Dans le même temps, il a défendu le principe d’un contrôle plus rigoureux des conditions de séjour des étrangers. Le gouvernement entend notamment renforcer les dispositifs électroniques aux frontières, afin de mieux contrôler les entrées et les durées de séjour.

Sonko-Diomaye : une confidence politique inattendue

L’un des moments les plus personnels de cette longue intervention est intervenu lorsque le Premier ministre a évoqué les relations entre Bassirou Diomaye Faye et Ousmane Sonko. Al Aminou Lô a affirmé avoir été témoin, depuis les premiers jours, des différentes étapes de cette relation et avoir lui-même œuvré pour préserver l’unité entre les deux hommes.
Une confidence qui prend une dimension particulière alors que les rapports entre le président de la République et le président de l’Assemblée nationale font l’objet d’une attention politique soutenue.

Un pari de crédibilité plutôt qu’un simple exercice institutionnel

Au terme de plusieurs heures d’intervention, Ahmadou Al Aminou Lô aura donc réussi à transformer une séance qui avait commencé dans la tension en un exercice de clarification.
Les huées du début, suivies du rappel à l’ordre d’Ousmane Sonko, auraient pu donner à cette DPG les allures d’un bras de fer politique.
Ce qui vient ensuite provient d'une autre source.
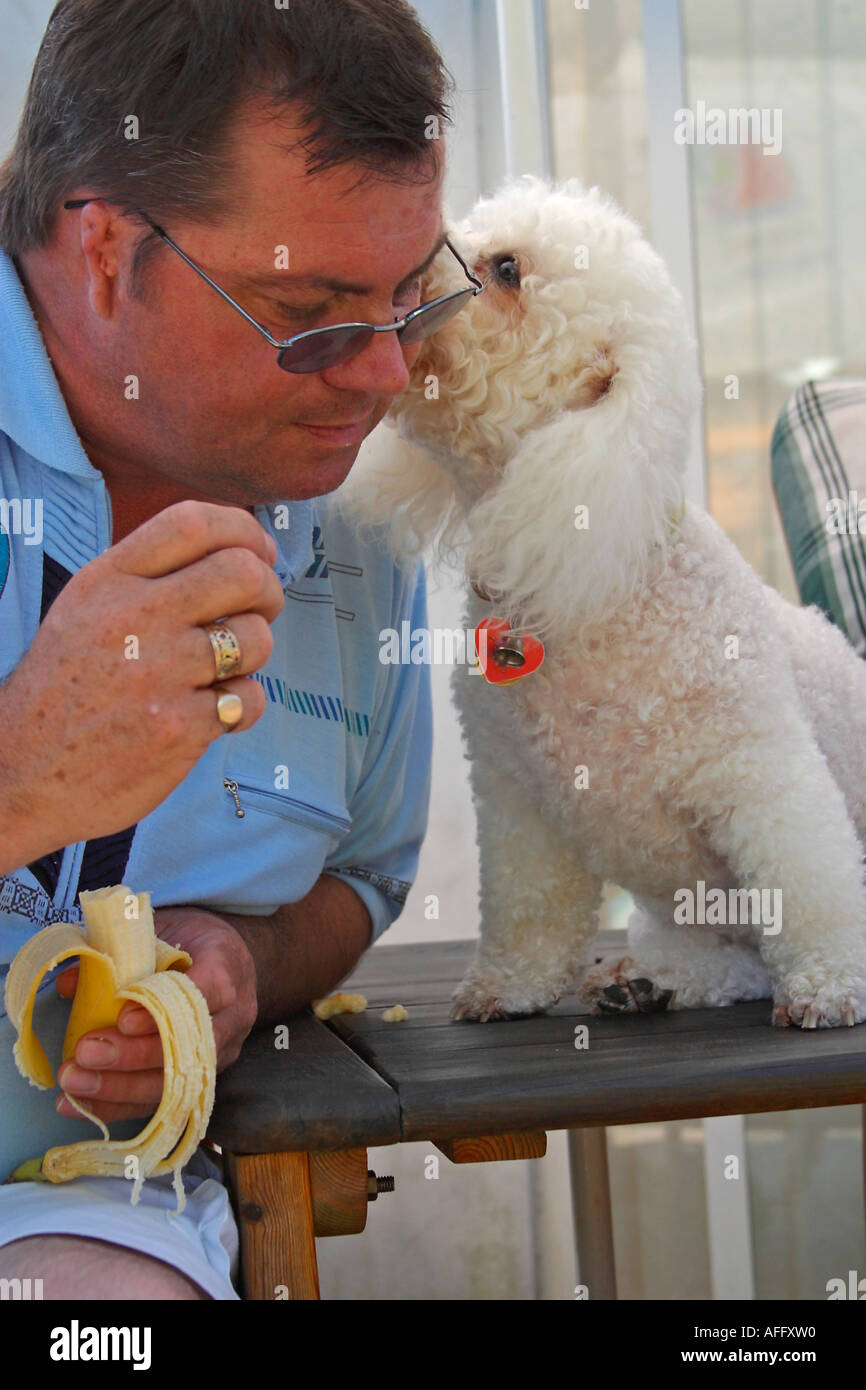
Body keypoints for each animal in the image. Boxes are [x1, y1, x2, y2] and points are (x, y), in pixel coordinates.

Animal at [335, 173, 866, 1028]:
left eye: (508, 270)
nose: (403, 271)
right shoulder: (516, 800)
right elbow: (528, 908)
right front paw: (510, 986)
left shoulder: (763, 776)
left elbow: (811, 886)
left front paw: (829, 984)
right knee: (728, 963)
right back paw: (647, 980)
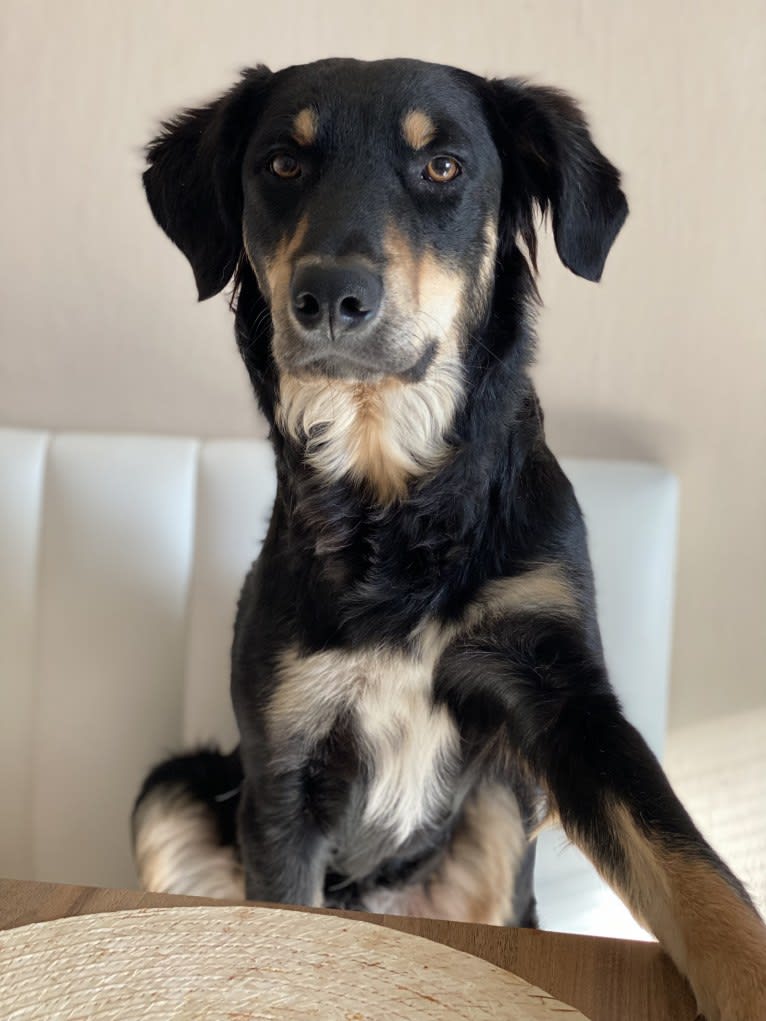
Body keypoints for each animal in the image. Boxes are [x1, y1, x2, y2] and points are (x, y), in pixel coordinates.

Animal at [133, 59, 766, 1016]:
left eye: (443, 168)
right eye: (281, 163)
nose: (330, 298)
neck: (397, 505)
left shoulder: (565, 696)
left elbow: (690, 867)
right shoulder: (284, 763)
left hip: (502, 800)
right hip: (173, 789)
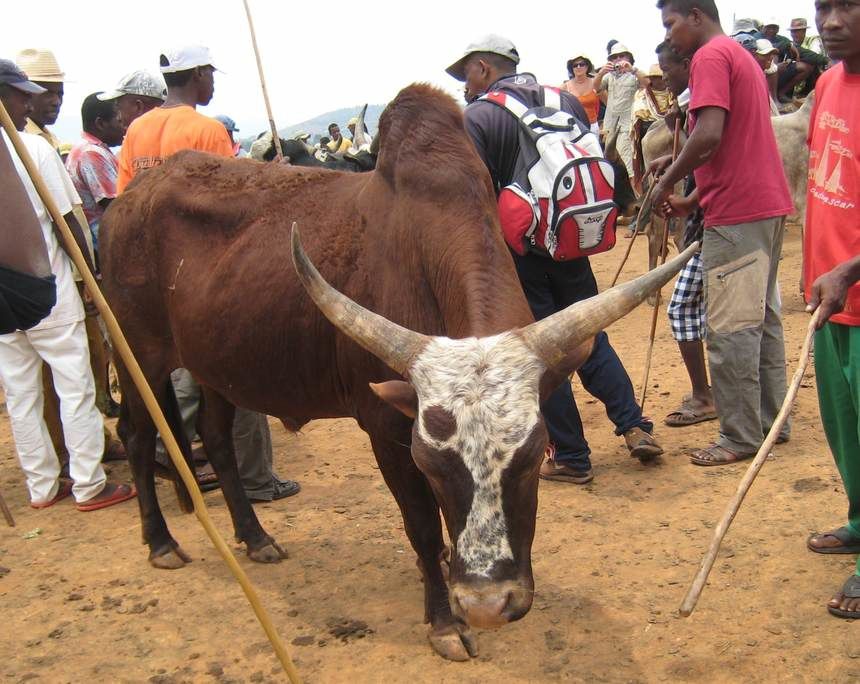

Il n’en a finalement rien été. Le Premier ministre a choisi de répondre sur le terrain des chiffres, des réformes et de la trajectoire économique.

Surtout, il a cherché à répondre à l’une des principales interrogations qui entourent actuellement l’action du gouvernement : comment redresser les finances publiques sans faire porter l’essentiel du poids de l’ajustement sur les populations les plus fragiles ?

Sur le FMI, sa réponse se veut rassurante. Le nouvel accord doit accompagner le redressement économique tout en protégeant les plus vulnérables et, selon lui, ses contreparties restent compatibles avec les ambitions de « Sénégal 2050 ».

Reste désormais le plus difficile, c’est à dire, transformer les annonces de la DPG en décisions concrètes. Car au-delà de la performance oratoire du Premier ministre, c’est sur le terrain du pouvoir d’achat, de l’électricité, de l’emploi, de la dette et des conditions de vie que les Sénégalais jugeront véritablement son action.